Joint Slope Stability Analysis Using SSR

1.0 Introduction

This tutorial introduces how to add a joint surface onto a slope and conduct slope stability analysis using the Shear Strength Reduction (SSR) method in RS3.

All tutorial files installed with RS3 can be accessed by selecting File > Recent > Tutorials folder from the RS3 main menu. The initial file of the tutorial can be found in Joint slope stability SSR - starting file.rs3v3 and the finished tutorial can be found in the Joint slope stability SSR - final.rs3v3 file.

2.0 Starting the Model

1. Select File > Recent > Tutorials Folder.
   
2. Open Joint slope stability SSR - starting file.rs3v3.
3. Open the Project Settings dialog by selecting Analysis > Project Settings
4. Select the Shear Strength Reduction tab. Make sure the option 'Determine Strength Reduction Factor' is enabled and the inputs as:
• Initial Estimate of SRF = 1,
• Step Size of Automatic Selected, and
• Tolerance (SRF) = 0.01.



5. Click OK to close the dialog.

3.0 Adding a Joint Surface

1. Ensure the Geology workflow tab is selected
   

Before we begin with creating the joint surface, we will first select the thin extruded slope volume and set it as an external geometry.

2. Select the Volume 0 entity in the Visibility Tree, then select Geometry > Set as External.
   
3. Now select the 'Application of Joint Networks (initial)_JOINT_BOTH_CLOSED' plane entity in the Visibility Tree. With the plane entity selected, your model should look as follows:
   
4. Select: Materials > Joints > Add Joint Surface.
   
5. In the Add Joint Surface dialog, keep all default settings and click OK. The plane entity has been converted to a joint surface.

Now we will use the Divide All Geometry option to create external volumes.

6. Select: Geometry > 3D Boolean > Divide All Geometry
7. Keep all settings as default as shown:
   
8. Click OK. The external volumes are now defined.

4.0 Assigning Materials

You will see multiple volumes in the Visibility Tree.
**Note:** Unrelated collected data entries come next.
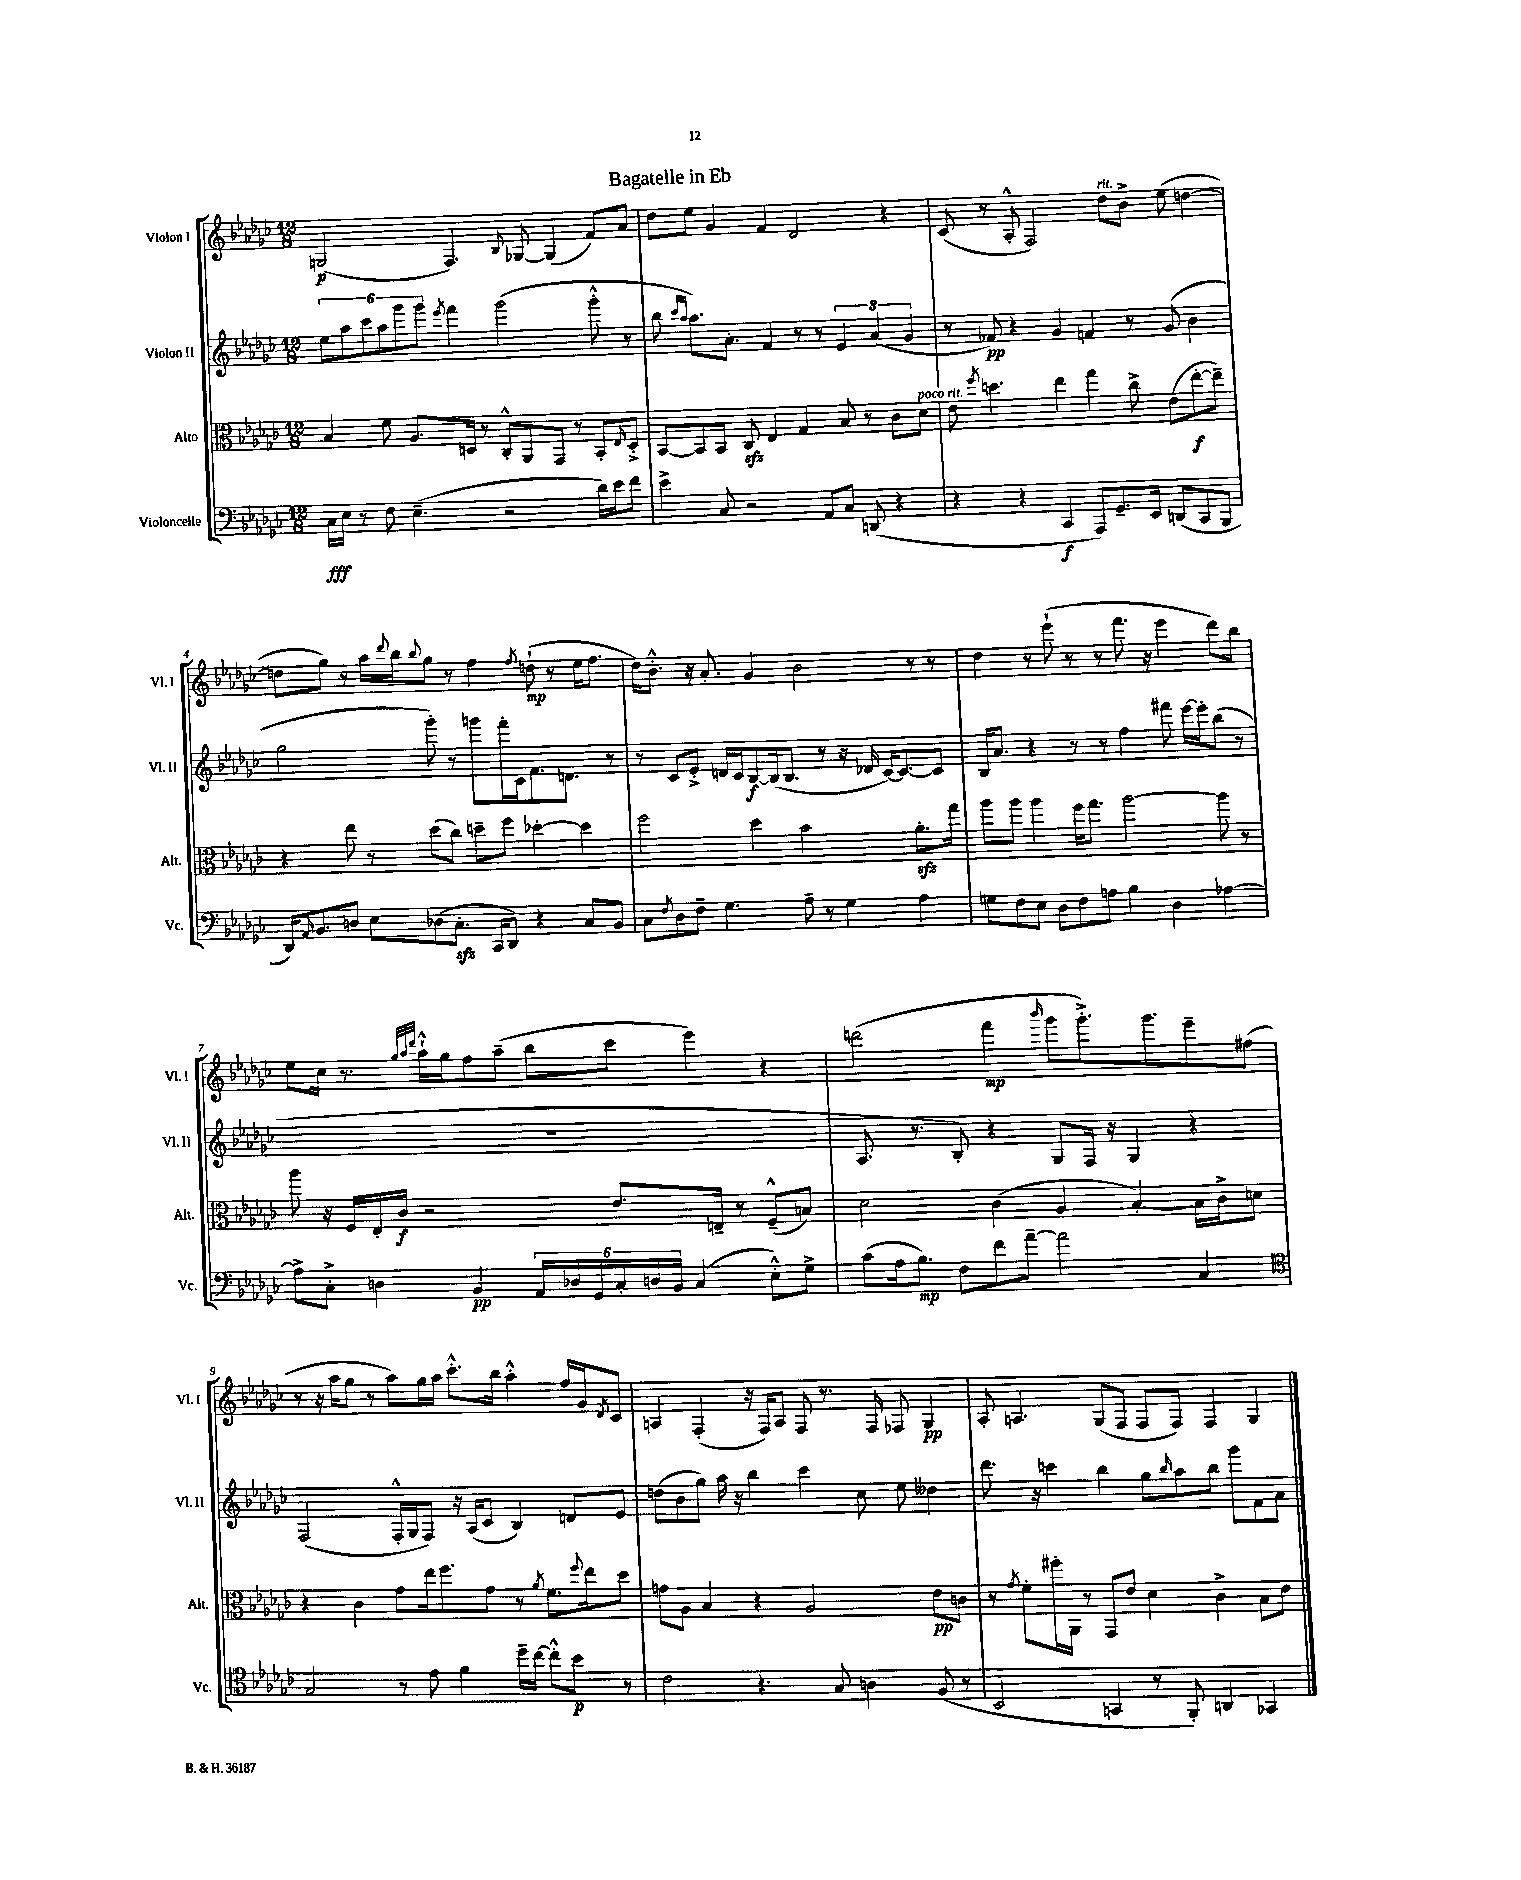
\header { title = "Bagatelle in Eb" }
<<
\new StaffGroup <<
\new Staff = "s0" \with { instrumentName = "Violon I" shortInstrumentName = "Vl. I" } {
    \clef treble \key ges \major \numericTimeSignature \time 12/8
    g2\p( f4.) \appoggiatura { bes8 } ges8~ ges4( f'8) aes'8 |
    des''8 ees''8 ges'4 f'4 des'2 r4 |
    ces'8( r8 aes8-.-^ f2) des''8^\markup { \italic "rit." } bes'8-> ees''8( d''4~ |
    d''8 ges''8) r8 aes''16 \appoggiatura { des'''8 } bes''16 \appoggiatura { bes''8 } ges''8 r8 f''4 \acciaccatura { f''8 } d''8-!\mp( r8 ees''16 f''8. |
    des''16) bes'8.-.-^ r16 aes'8.-. ges'4 bes'2 r8 r8 |
    des''4 r8 ees'''8-!( r8 r8 f'''8. r16 ees'''4 des'''8) bes''8 |
    ees''8 ces''16 r8. \grace { ges''32 aes''32 des'''32 } aes''16-!-^ ges''16 f''8 aes''8--( bes''8 ces'''8 ees'''4) r4 |
    d'''2( f'''4\mp \grace { bes'''16 } ges'''8 ges'''8.-.->) ges'''8. ees'''8-- fis''8( |
    r8 r16 aes''16 ges''8 r8 aes''8) ges''16 aes''16 ces'''8.-.-^ bes''16 aes''4-.-^ f''16 ges'16 \acciaccatura { des'8 } ces'8 |
    a4 f4-.( r16 f16) a8 f8 r8. f16 fes8 ges4\pp |
    aes8-. a4. ges8( f8 f8 f8) f4 ges4 \bar "|." |
}
\new Staff = "s1" \with { instrumentName = "Violon II" shortInstrumentName = "Vl. II" } {
    \clef treble \key ges \major \numericTimeSignature \time 12/8
    \tuplet 6/4 { ees''8 aes''8 ces'''8 aes''8 ges'''8 ges'''8 } \acciaccatura { ees'''8 } f'''4 ges'''2( ges'''8-.-^ r8 |
    bes''8 \grace { ces'''16 aes''16 } aes''8.) aes'8.-. f'4 r8 r8 \tuplet 3/2 { ees'4 aes'4( ges'4 } |
    r8 fes'8\pp) r4 ges'4 f'4 r8 ges'8( bes'4 |
    ges''2 ges'''8-.) r8 g'''8 f'''16-. ces'16 f'8. d'8. r8 |
    r8 ces'8 ees'8-.-> d'16 ces'16 bes8~\f bes16( bes8. r8 r16 des'16 ces'16~) ces'8.~ ces'8 |
    bes16 aes'8. r4 r8 r8 f''4 fis'''8 ees'''16~ ees'''16-. bes''8( r8 |
    R1. |
    aes8. r8. bes8-.) r4 ges8 f16 r16 ges4 r4 |
    f2( f16-.-^ ges16 f8) r16 aes16( ces'8 bes4) d'8 ees'8 |
    d''8( bes'8 ges''8) aes''16 r16 bes''4 ces'''4 ces''8 ees''8 deses''4 |
    des'''8. r16 c'''4 bes''4 ges''8 \grace { bes''16 } aes''8 bes''8 ges'''8 f'8 aes'8 \bar "|." |
}
\new Staff = "s2" \with { instrumentName = "Alto" shortInstrumentName = "Alt." } {
    \clef alto \key ges \major \numericTimeSignature \time 12/8
    bes4 f'8 aes8. d16 r8 ces8-.-^ aes,8 ges,8 r8 bes,8-. \grace { ees16 } d8-.-> |
    bes,8~ bes,8 bes,8 ces8\sfz ees4 ges4 bes8 r8 ces'8 des'8^\markup { \italic "poco rit." } |
    ees'8 \acciaccatura { f''8 } d''4. ees''4 ges''4 ces''8-> ees'8( ees''8~-.\f ees''8--) |
    r4 ees''8 r8 des''8( ces''8) d''8-- f''8 des''4~-. des''4 |
    f''2 des''4 bes'2 aes'8.-.\sfz ges''16 |
    aes''8 aes''8 aes''4 f''16 ges''8. aes''2~ aes''8 r8 |
    aes''8 r16 f16 ees16-. ces'16\f r2 ees'8. e16-- r8 f8---^( b8) |
    des'2 ces'4( aes4 bes4~-.) bes16 ces'16-> d'8 |
    r4 ces'4 ges'8 ees''16 f''8. ges'8 r8 \acciaccatura { aes'8 } f'8. \appoggiatura { f''8 } ees''16 des''8 |
    g'8 aes8 bes4 r4 aes2 ees'8\pp c'8 |
    r8 \acciaccatura { ges'8 } f'8-. fis''16-. aes,16 r8 ges,8 ees'8 des'4 ces'4-> bes8 ees'8 \bar "|." |
}
\new Staff = "s3" \with { instrumentName = "Violoncelle" shortInstrumentName = "Vc." } {
    \clef bass \key ges \major \numericTimeSignature \time 12/8
    ces16\fff ees16 r8 f8 ees4.--( r2 des'16) ees'16 f'8 |
    ees'4-> ces8 r2 aes,8 ces8 d,8( r4 |
    r4 r4 ces,4\f aes,,8) ges,8.-- ees,16 d,8( ces,8 bes,,8 |
    des,16) \grace { aes,16 } bes,8. d8 ees8 des8( ces8.-.\sfz ces,16 des,8) r4 ces8 bes,8 |
    ces8 \acciaccatura { f8 } des8 f8-- ges4. aes8-- r8 ges4 aes4 |
    g8 f8 ees8 des8 f8 a8 bes4 des4 aes4~ |
    aes8-> ces8-.-> d4 bes,4\pp \tuplet 6/4 { aes,16 des16 ges,16 ces16-. d16 bes,16 } ces4( ees8-.-^) ges8-> |
    ces'8( aes16 bes8.\mp) f8 f'8 aes'8~-- aes'2 ces4 |
    \clef tenor ges2 r8 ees'8 f'4 des''16-- ces''16~ ces''8-.-^ bes'8\p r8 |
    ces'2 r4. ges8 a4 f8( r8 |
    bes,2 g,4 r8 f,8-.) a,4 ges,4 \bar "|." |
}
>>
>>
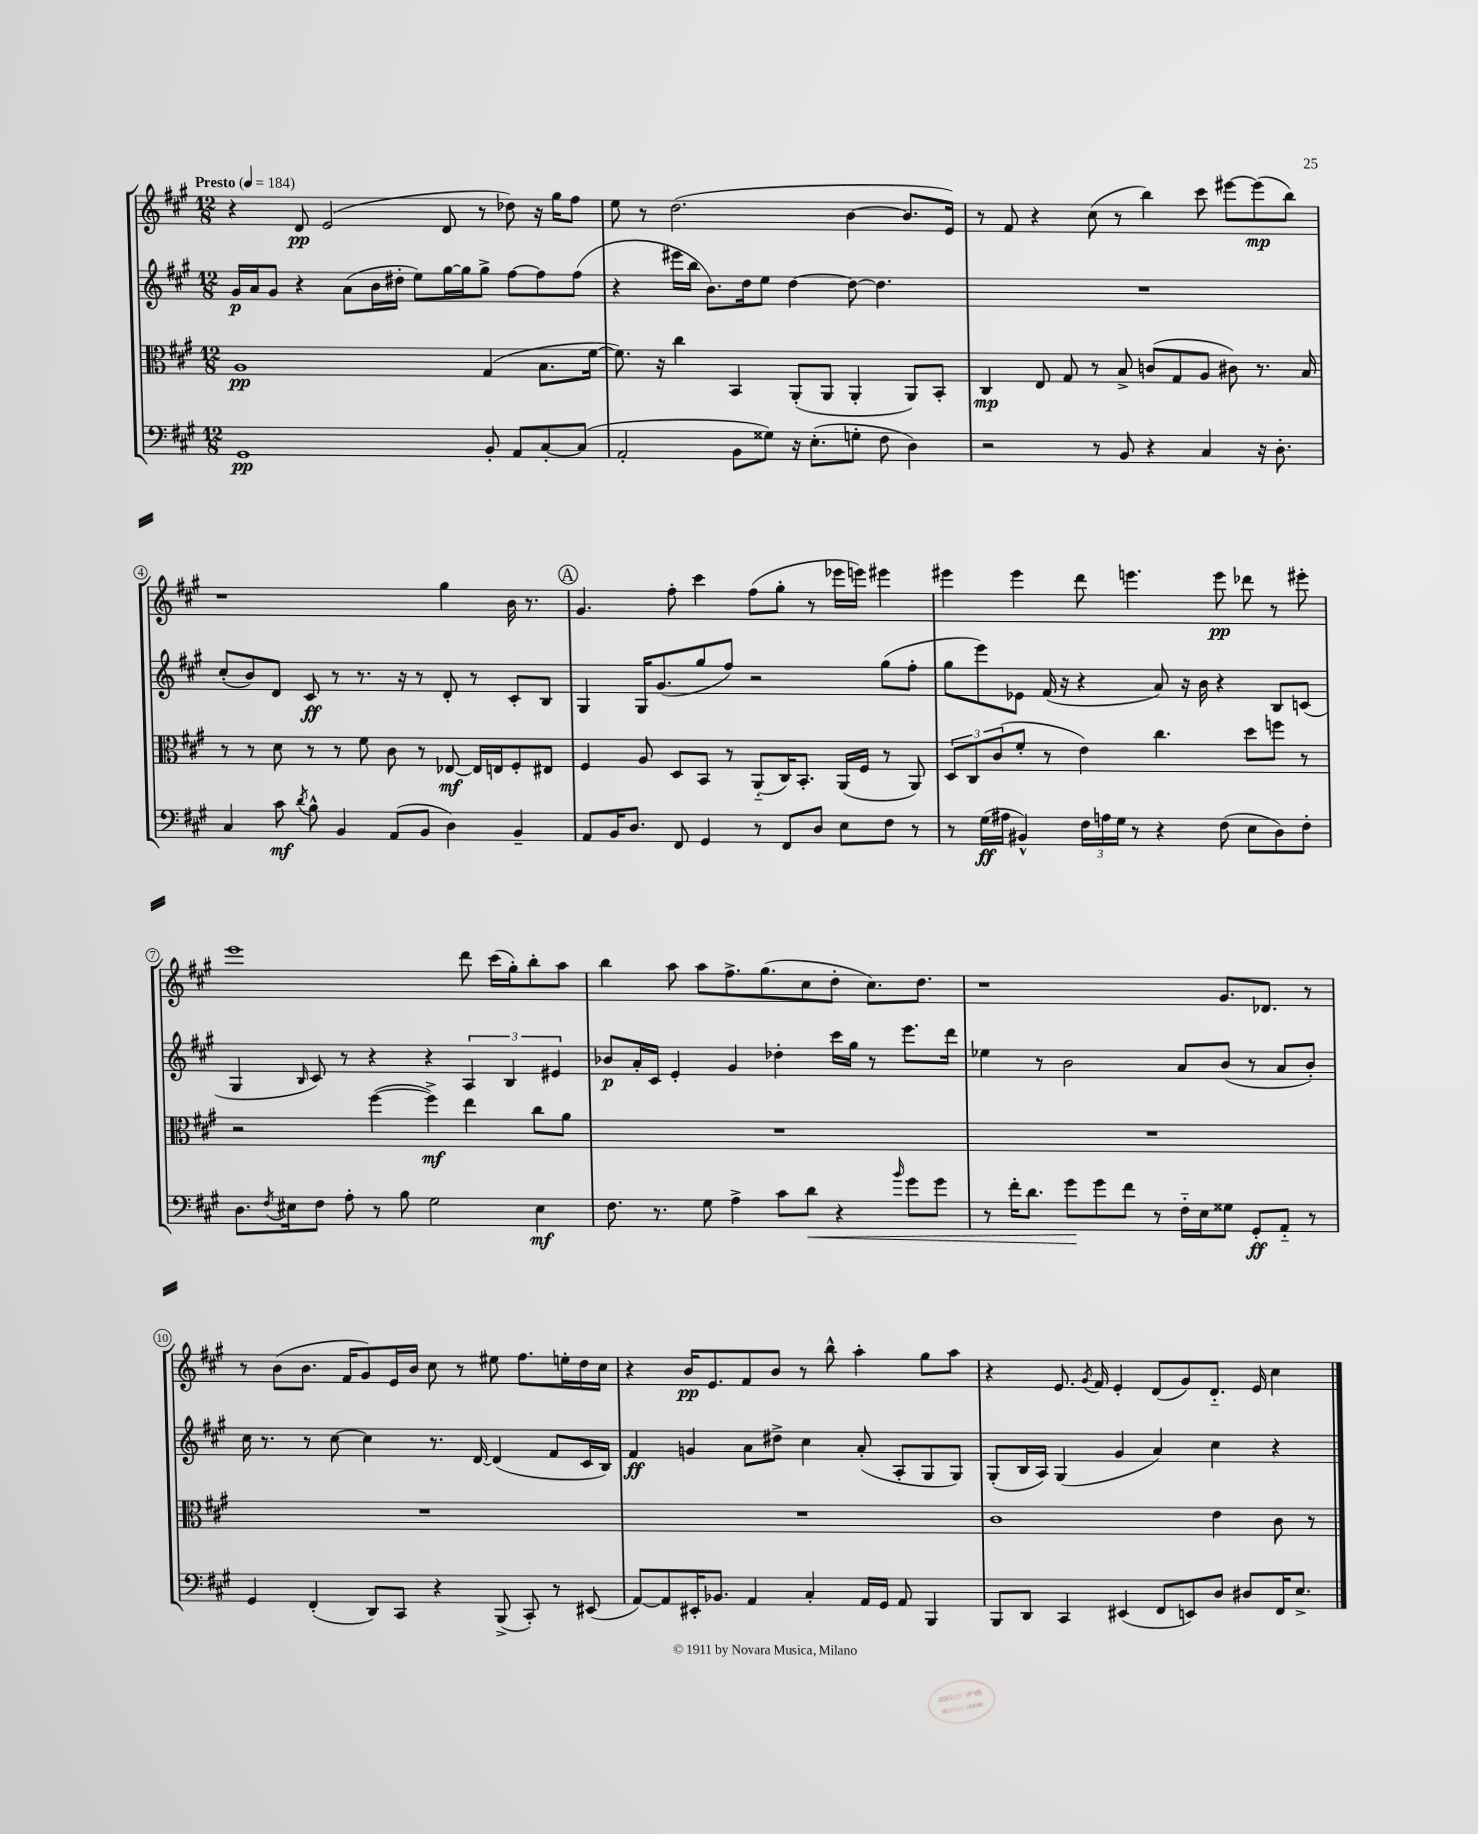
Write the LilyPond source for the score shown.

<<
\new StaffGroup <<
\new Staff = "s0" {
    \clef treble \key a \major \numericTimeSignature \time 12/8 \tempo "Presto" 4 = 184
    r4 d'8\pp e'2( d'8 r8 des''8) r16 gis''16 fis''8 |
    e''8 r8 d''2.( b'4~ b'8. e'16) |
    r8 fis'8 r4 cis''8( r8 b''4) cis'''8 eis'''8~ eis'''8\mp( b''8) |
    r1 gis''4 b'16 r8. |
    \mark \markup { \circle "A" } gis'4. fis''8-. cis'''4 fis''8( gis''8-. r8 ees'''16 e'''16) eis'''4 |
    eis'''4 eis'''4 d'''8 e'''4. e'''8\pp des'''8 r8 eis'''8-. |
    e'''1 d'''8 cis'''16( gis''16-.) b''8-. a''8 |
    b''4 a''8 a''8 fis''8.-> gis''8.( cis''8 d''8-. cis''8.) d''8. |
    r1 gis'8. des'8. r8 |
    r8 b'8( b'8. fis'16 gis'8) e'16 b'16 cis''8 r8 eis''8 fis''8. e''16-. d''16 cis''16 |
    r4 b'16\pp e'8. fis'8 b'8 r8 b''8-^ a''4-. gis''8 a''8 |
    r4 e'8. \acciaccatura { gis'8 } fis'16 e'4-. d'8( gis'8) d'8.-_ e'16 cis''4 \bar "|." |
}
\new Staff = "s1" {
    \clef treble \key a \major \numericTimeSignature \time 12/8
    gis'16\p a'16 gis'8 r4 a'8( b'16 dis''16-. e''8) gis''16~ gis''16 gis''8-> fis''8~ fis''8 fis''8( |
    r4 eis'''16 b''16 b'8.) d''16 e''8 d''4~ d''8~ d''4. |
    R1. |
    cis''8-.( b'8) d'8 cis'8\ff r8 r8. r16 r8 d'8-. r8 cis'8-. b8 |
    \mark \markup { \circle "A" } gis4 gis16 gis'8.( gis''8 fis''8) r2 gis''8( fis''8-. |
    gis''8 e'''8) ees'8 fis'16( r16 r4 a'8) r16 b'16 r4 b8 c'8( |
    gis4 \grace { b16 } cis'8) r8 r4 r4 \tuplet 3/2 { a4 b4 eis'4 } |
    bes'8\p a'16-. cis'16 e'4-. gis'4 des''4-. cis'''16 gis''16 r8 e'''8. d'''16 |
    ees''4 r8 b'2 a'8 b'8( r8 a'8 b'8-.) |
    cis''16 r8. r8 cis''8~ cis''4 r8. d'16~ d'4( fis'8 cis'16 b16) |
    fis'4\ff g'4 a'8 dis''8-> cis''4 a'8-.( a8-. gis8 gis8) |
    gis8-.( b16 a16) gis4( gis'4 a'4) cis''4 r4 \bar "|." |
}
\new Staff = "s2" {
    \clef alto \key a \major \numericTimeSignature \time 12/8
    a1\pp gis4( b8. fis'16~ |
    fis'8.) r16 cis''4 b,4 a,8-.( a,8 a,4-. a,8) b,8-. |
    cis4\mp e8 gis8 r8 b8-> c'8( gis8 a8 cis'8) r8. b16 |
    r8 r8 d'8 r8 r8 fis'8 cis'8 r8 ees8~\mf ees16 e16 fis8-. eis8 |
    \mark \markup { \circle "A" } fis4 a8 d8 b,8 r8 a,8-_( cis16) b,8.-. a,16( fis16 r8 a,8) |
    \tuplet 3/2 { d8 cis8 cis'8( } fis'8-. r8 e'4) cis''4. d''8 f''8 r8 |
    r2 fis''4~( fis''4->\mf) e''4 cis''8 a'8 |
    R1. |
    R1. |
    R1. |
    R1. |
    cis'1 e'4 cis'8 r8 \bar "|." |
}
\new Staff = "s3" {
    \clef bass \key a \major \numericTimeSignature \time 12/8
    gis,1\pp b,8-. a,8 cis8~-. cis8( |
    a,2-. b,8 gisis8) r16 e8.-.( g8-. fis8 d4) |
    r2 r8 b,8 r4 cis4 r16 d8.-. |
    cis4 cis'8\mf \acciaccatura { d'8 } b8-^ b,4 a,8( b,8 d4) b,4-- |
    \mark \markup { \circle "A" } a,8 b,16 d8. fis,8 gis,4 r8 fis,8 d8 e8 fis8 r8 |
    r8 gis16\ff( ais16 bis,4-^) \tuplet 3/2 { fis16 a16 gis16 } r8 r4 fis8( e8 d8) fis8-. |
    d8. \acciaccatura { fis8 } eis16 fis8 a8-. r8 b8 gis2 eis4\mf |
    fis8. r8. gis8 a4-> cis'8 d'8\< r4 \grace { b'16 } gis'8 gis'8 |
    r8 fis'16-. d'8. gis'8\! gis'8 fis'8 r8 fis16-_ e16 gisis8 gis,8-.\ff a,8-_ r8 |
    gis,4 fis,4-.( d,8) cis,8 r4 b,,8->( cis,8-.) r8 eis,8( |
    a,8~) a,8 eis,16-. bes,8. a,4 cis4-. a,16 gis,16 a,8 b,,4 |
    b,,8 d,8 cis,4 eis,4( fis,8 e,8) d8 dis8 fis,16 e8.-> \bar "|." |
}
>>
>>
\layout { \context { \Score \override BarNumber.stencil = #(make-stencil-circler 0.1 0.3 ly:text-interface::print) } }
We want to assign each layer of soil to Zone I, Zone II and Zone III.

1. Select the Volume 0 entity in the Visibility Pane that corresponds to the top right volume of the model in the ZX plane viewport as shown below.
   
2. In the Properties Pane, change the Applied Property to Zone I.
   
3. Hold CTRL and select the two volumes beneath Zone I as shown below and change the Applied Property to Zone II.
   
4. Hold CTRL and select the bottom two volumes of the model and assign change the Applied Property to Zone III.
   
5. The soil layers should be assigned as follows.

5.0 Restraints

1. Select the Restraints workflow tab
2. Select the Faces Selection option from the toolbar. While holding CTRL, select (left-click) the front (XZ) faces of the model as shown below.



3. Select: Restraints > Add Restraints / Displacement > Restrain Y.
4. In the Add Restraint dialog, click OK. Now you will see the assigned restraints on the front of the model as shown below.

Do the same for the back face (XZ plane) of the model by rotating the 3D viewcube.

5. Now select the left and right side (YZ) faces of the model as shown below:
   
6. Assign XY restraints by selecting Restraints > Add Restraints/Displacements > Restrain XY.
7. In the Add Restraint dialog, click OK.
   
8. Now, select the bottom face and assign restraint XYZ by selecting Restraints > Add Restraints/Displacements > Restraint XYZ. In the Add Restraint dialog, click OK. Then, you will see the following restraints as shown below.

6.0 Mesh

1. Next, we move to the Mesh workflow tab

Here we may specify the mesh type and discretization density for our model.

2. Select: Mesh > Mesh Settings
3. Use the following settings:
• Element Type = 4-Noded Tetrahedra,
• Mesh Gradation = Graded.
4. Select Mesh to mesh the model.

The mesh is now generated, your model should look like the one below.

Now we will compute the model.

7.0 Compute

1. Next, we move to the Compute workflow tab
   
2. From this tab, we can compute the results of our model. First, save your model: File > Save As.
3. Use the Save As dialog to save the file. You are now ready to compute the results. SSR analysis requires multiple iterations to locate the Critical SRF which increases the computation time.
Computation should take about 20 minutes depending on your computer specifications.

4. Select: Compute > Compute

8.0 Results

1. Next, once the computation is complete we move to Results workflow tab

Right beside the Results tab, you will see the Critical SRF value of 1.85 when the model fails.

2. In the legend, change Data Type to Total Displacement and under the SRF drop-down menu change it to 1.9.
The SRF text colour indicates the model has failed if it's red.
3. Select: Interpret > Show Exterior Contour

As shown below, the critical zone of failure occurs in the volume of material that is sliding along the joint surface.

This concludes the tutorial on jointed slope stability analysis using SSR in RS3.